* EXERCISE OBJECTIVE *
Exact wording is needed for every line from the one holding "left hip: (173, 237)" to the end of the records below; write those lines out and omit the pictures.

SOURCE INFORMATION below:

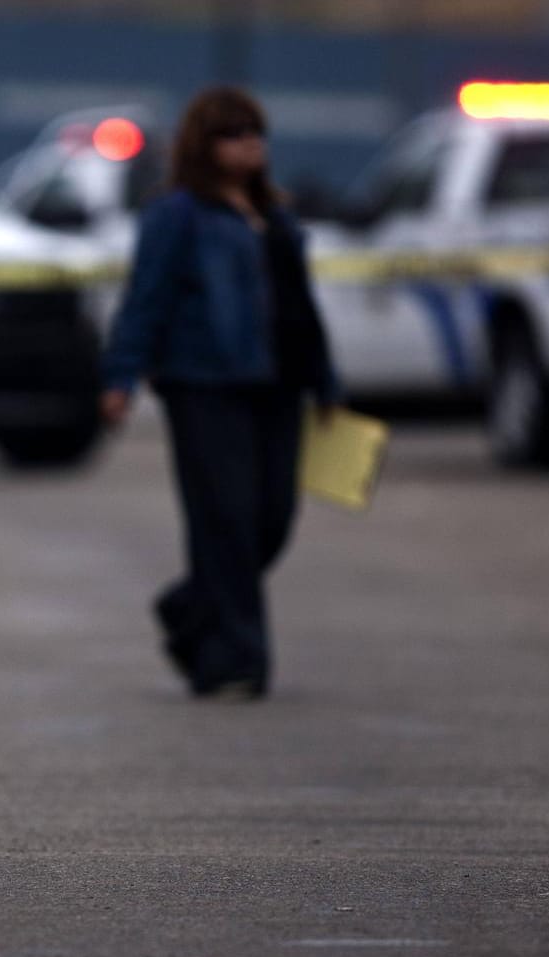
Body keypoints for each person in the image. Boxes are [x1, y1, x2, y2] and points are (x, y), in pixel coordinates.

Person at [100, 86, 340, 700]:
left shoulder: (277, 217)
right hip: (204, 383)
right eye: (233, 134)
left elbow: (300, 307)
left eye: (255, 133)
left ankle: (187, 610)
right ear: (203, 145)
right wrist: (120, 377)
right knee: (225, 521)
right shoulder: (176, 215)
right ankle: (236, 660)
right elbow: (144, 300)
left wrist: (325, 382)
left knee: (271, 520)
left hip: (279, 385)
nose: (249, 145)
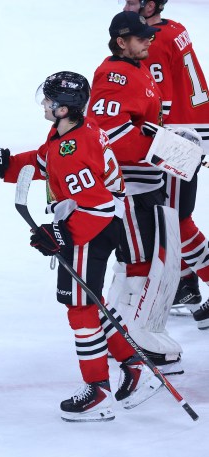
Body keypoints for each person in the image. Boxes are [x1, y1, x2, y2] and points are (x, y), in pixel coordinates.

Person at [0, 71, 162, 421]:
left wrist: (65, 235)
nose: (45, 104)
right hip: (102, 223)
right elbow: (47, 160)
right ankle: (134, 365)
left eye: (49, 100)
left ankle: (98, 391)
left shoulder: (74, 148)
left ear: (64, 109)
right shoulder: (73, 133)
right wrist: (3, 163)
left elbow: (97, 203)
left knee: (80, 308)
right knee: (91, 302)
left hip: (93, 226)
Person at [87, 11, 200, 375]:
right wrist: (166, 148)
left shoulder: (138, 70)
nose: (149, 40)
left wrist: (169, 139)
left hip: (146, 183)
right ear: (121, 41)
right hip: (130, 188)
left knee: (144, 261)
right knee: (140, 263)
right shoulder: (114, 75)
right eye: (140, 37)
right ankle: (133, 339)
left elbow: (144, 125)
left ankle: (120, 334)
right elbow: (110, 136)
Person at [121, 0, 209, 327]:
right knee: (173, 216)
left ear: (153, 3)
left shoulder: (151, 43)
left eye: (134, 0)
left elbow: (161, 102)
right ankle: (187, 285)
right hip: (194, 130)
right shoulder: (174, 28)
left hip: (179, 137)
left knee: (173, 219)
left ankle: (188, 282)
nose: (128, 5)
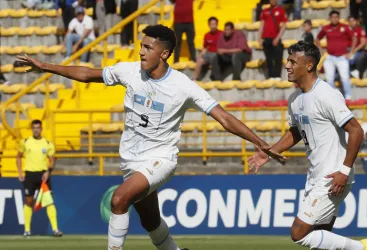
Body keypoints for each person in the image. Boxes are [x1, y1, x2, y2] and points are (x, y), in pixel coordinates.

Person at [16, 24, 286, 250]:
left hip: (160, 159)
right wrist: (46, 66)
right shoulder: (129, 71)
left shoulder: (182, 86)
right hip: (130, 161)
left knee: (119, 200)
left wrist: (260, 142)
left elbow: (224, 118)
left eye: (148, 47)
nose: (141, 51)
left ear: (164, 53)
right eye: (142, 46)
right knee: (150, 222)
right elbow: (87, 75)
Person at [248, 41, 367, 250]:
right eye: (287, 61)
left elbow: (356, 130)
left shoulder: (327, 95)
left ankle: (363, 248)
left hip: (333, 176)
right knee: (322, 237)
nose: (287, 66)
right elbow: (296, 132)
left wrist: (344, 170)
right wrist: (270, 153)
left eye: (292, 61)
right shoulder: (295, 99)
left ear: (309, 65)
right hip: (315, 176)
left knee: (298, 233)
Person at [16, 120, 63, 237]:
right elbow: (18, 157)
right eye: (34, 128)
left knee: (49, 202)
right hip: (30, 175)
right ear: (32, 129)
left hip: (43, 175)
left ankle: (55, 229)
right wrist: (20, 172)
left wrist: (48, 172)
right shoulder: (25, 142)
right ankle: (27, 230)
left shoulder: (47, 143)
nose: (36, 130)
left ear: (41, 129)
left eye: (38, 128)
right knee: (29, 202)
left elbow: (52, 160)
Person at [316, 11, 355, 100]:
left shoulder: (344, 27)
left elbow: (354, 38)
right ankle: (333, 98)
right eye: (333, 17)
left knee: (345, 77)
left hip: (342, 57)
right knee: (330, 78)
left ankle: (348, 97)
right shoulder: (326, 28)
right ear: (330, 18)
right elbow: (318, 39)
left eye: (336, 17)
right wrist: (322, 51)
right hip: (329, 57)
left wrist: (351, 52)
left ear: (339, 17)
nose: (335, 19)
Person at [258, 0, 288, 80]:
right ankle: (271, 76)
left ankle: (277, 76)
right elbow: (261, 25)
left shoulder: (281, 10)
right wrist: (259, 38)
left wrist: (277, 38)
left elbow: (284, 25)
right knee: (269, 58)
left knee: (278, 57)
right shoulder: (265, 11)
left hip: (276, 38)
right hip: (266, 38)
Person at [192, 16, 222, 81]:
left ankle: (215, 78)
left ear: (217, 24)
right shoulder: (207, 35)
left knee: (214, 58)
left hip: (217, 54)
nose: (213, 26)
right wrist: (199, 56)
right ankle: (194, 79)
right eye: (211, 24)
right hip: (209, 54)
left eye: (214, 24)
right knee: (200, 60)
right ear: (209, 25)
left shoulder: (221, 34)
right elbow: (205, 48)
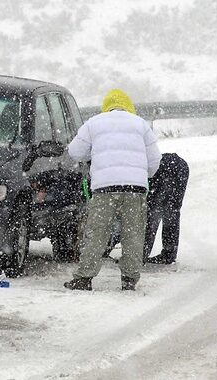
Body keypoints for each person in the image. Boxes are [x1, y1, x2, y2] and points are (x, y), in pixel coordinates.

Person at [63, 89, 161, 291]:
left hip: (104, 188)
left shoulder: (94, 122)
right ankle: (129, 279)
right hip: (135, 188)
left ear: (106, 106)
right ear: (128, 106)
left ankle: (84, 278)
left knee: (97, 233)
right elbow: (154, 161)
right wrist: (143, 175)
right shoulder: (140, 124)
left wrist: (93, 154)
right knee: (133, 234)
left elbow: (74, 151)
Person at [143, 153, 189, 264]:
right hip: (180, 166)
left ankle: (141, 254)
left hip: (165, 169)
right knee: (171, 212)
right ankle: (169, 254)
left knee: (153, 213)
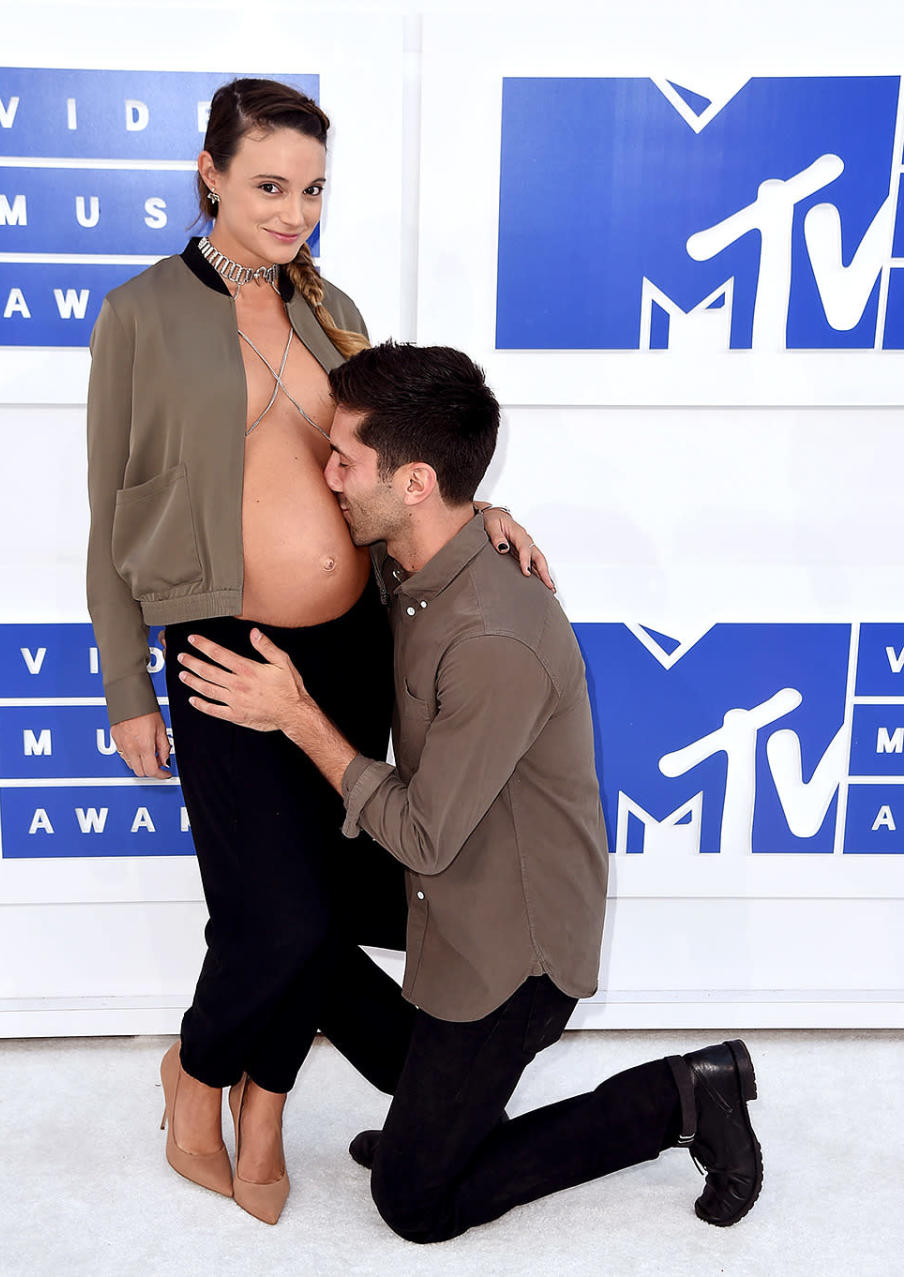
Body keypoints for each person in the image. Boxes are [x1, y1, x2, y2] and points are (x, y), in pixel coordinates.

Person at [85, 79, 549, 1224]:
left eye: (313, 189)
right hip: (224, 648)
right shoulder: (142, 313)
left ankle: (268, 1101)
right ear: (210, 174)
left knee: (322, 906)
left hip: (350, 647)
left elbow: (392, 457)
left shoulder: (326, 300)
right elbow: (109, 513)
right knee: (274, 912)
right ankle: (196, 1071)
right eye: (270, 186)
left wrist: (477, 512)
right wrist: (126, 684)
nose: (296, 211)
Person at [175, 340, 764, 1243]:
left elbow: (419, 836)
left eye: (345, 460)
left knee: (414, 1202)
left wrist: (296, 714)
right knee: (292, 906)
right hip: (451, 871)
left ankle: (683, 1095)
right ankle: (426, 1106)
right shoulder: (419, 556)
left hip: (510, 943)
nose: (324, 476)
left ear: (414, 482)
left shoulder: (493, 636)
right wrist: (487, 504)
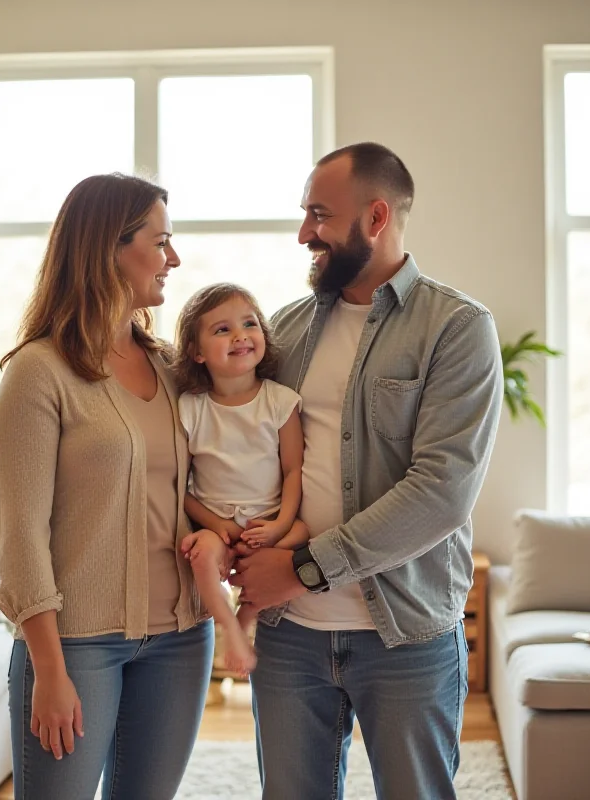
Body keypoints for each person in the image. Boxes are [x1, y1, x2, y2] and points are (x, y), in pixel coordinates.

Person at [229, 142, 504, 800]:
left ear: (376, 217)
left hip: (406, 635)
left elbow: (442, 493)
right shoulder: (284, 332)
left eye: (319, 215)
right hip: (290, 637)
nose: (304, 234)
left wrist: (302, 567)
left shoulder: (457, 329)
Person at [0, 174, 213, 800]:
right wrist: (49, 670)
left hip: (181, 637)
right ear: (108, 249)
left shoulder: (172, 365)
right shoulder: (39, 373)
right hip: (77, 645)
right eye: (160, 242)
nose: (174, 259)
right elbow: (20, 537)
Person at [171, 283, 308, 676]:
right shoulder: (191, 409)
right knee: (199, 552)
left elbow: (293, 470)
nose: (240, 335)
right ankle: (228, 627)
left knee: (303, 535)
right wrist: (216, 525)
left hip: (269, 520)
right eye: (222, 330)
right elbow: (179, 487)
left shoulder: (280, 401)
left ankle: (248, 614)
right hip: (217, 522)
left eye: (249, 324)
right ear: (197, 353)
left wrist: (280, 524)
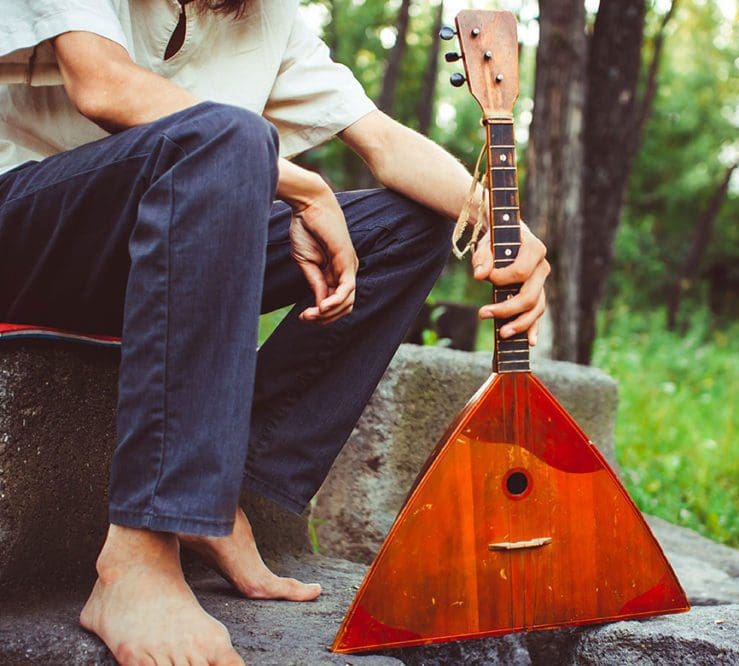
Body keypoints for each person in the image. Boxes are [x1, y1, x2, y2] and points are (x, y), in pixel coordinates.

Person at [0, 1, 550, 663]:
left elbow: (383, 141)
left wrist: (506, 226)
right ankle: (139, 558)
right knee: (231, 137)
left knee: (411, 225)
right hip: (29, 237)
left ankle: (222, 490)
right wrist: (297, 185)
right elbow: (103, 84)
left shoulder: (266, 18)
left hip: (173, 237)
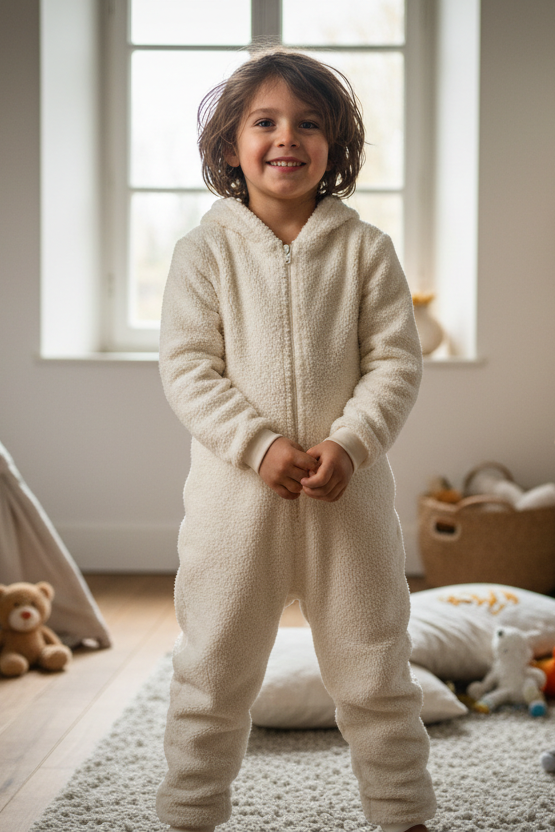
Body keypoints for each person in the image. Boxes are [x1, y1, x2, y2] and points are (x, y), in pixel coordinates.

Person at [155, 49, 436, 832]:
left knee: (377, 672)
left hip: (349, 502)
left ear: (335, 146)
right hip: (232, 509)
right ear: (230, 146)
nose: (288, 138)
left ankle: (404, 814)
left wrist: (349, 444)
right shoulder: (203, 253)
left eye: (309, 124)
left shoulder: (366, 251)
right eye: (266, 122)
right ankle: (189, 814)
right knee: (211, 671)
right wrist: (257, 445)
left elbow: (394, 365)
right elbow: (188, 370)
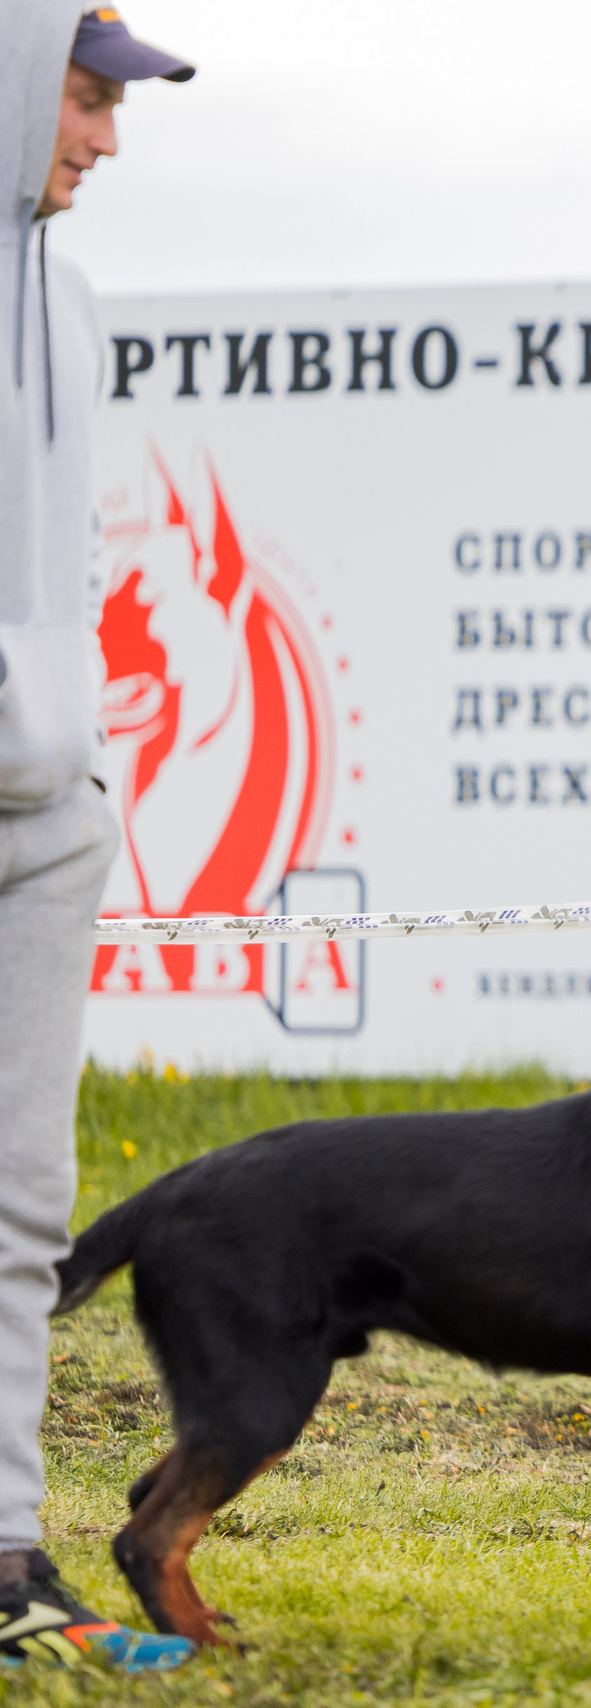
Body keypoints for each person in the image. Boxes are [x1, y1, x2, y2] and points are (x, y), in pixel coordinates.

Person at [0, 8, 196, 1676]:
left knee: (23, 1202)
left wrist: (72, 771)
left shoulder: (64, 287)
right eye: (82, 98)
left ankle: (2, 1549)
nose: (106, 141)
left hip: (42, 814)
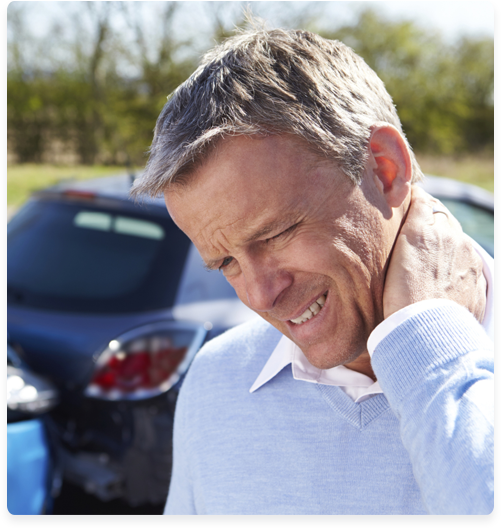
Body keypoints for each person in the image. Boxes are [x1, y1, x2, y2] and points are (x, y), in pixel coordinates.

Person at [131, 23, 494, 515]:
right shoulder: (217, 381)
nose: (260, 296)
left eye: (275, 234)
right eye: (228, 263)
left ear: (384, 169)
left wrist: (430, 356)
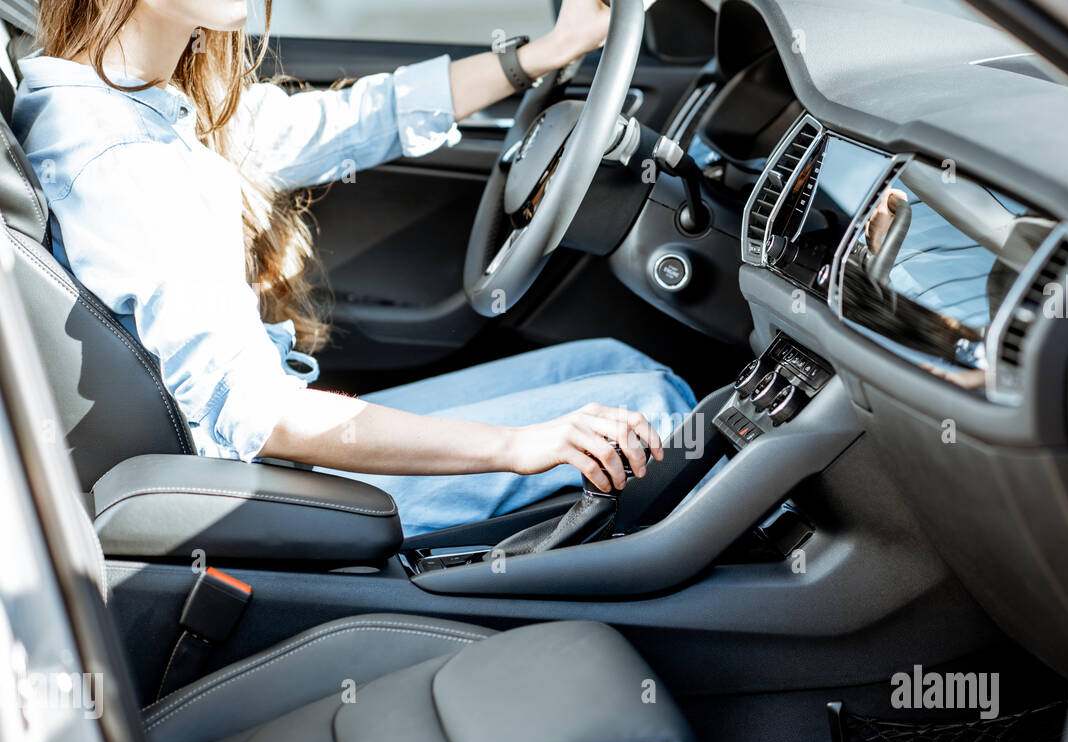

End of SOURCE INFORMATION.

* FINISHED TASK *
left hip: (173, 237)
Body keypoints for each person in the image. Boxes are [x1, y1, x2, y2] and points are (x, y), in pixel coordinates.

Person at [155, 49, 436, 832]:
left knee: (377, 672)
left hip: (349, 502)
left ear: (335, 146)
right hip: (232, 509)
right ear: (230, 146)
nose: (288, 138)
left ankle: (404, 814)
left wrist: (349, 444)
right shoulder: (203, 253)
left eye: (309, 124)
left shoulder: (366, 251)
right eye: (266, 122)
right ankle: (189, 814)
right knee: (211, 671)
right wrist: (257, 445)
left elbow: (394, 365)
right elbow: (188, 370)
Body keypoints for each person in the image. Boxes are [x1, y1, x2, y2] and points are (x, y), in pixel coordinates.

Person at [0, 8, 196, 1676]:
left knee: (23, 1202)
left wrist: (72, 771)
left shoulder: (64, 287)
right eye: (82, 98)
left ankle: (2, 1549)
nose: (106, 141)
left hip: (42, 814)
Body keypoints for each person in the image. Boxes are [x1, y1, x2, y2] and points are (x, y), in pixel coordinates.

Person at [131, 23, 494, 515]:
right shoulder: (217, 381)
nose: (260, 296)
left eye: (275, 234)
right eye: (228, 263)
left ear: (384, 169)
left wrist: (430, 356)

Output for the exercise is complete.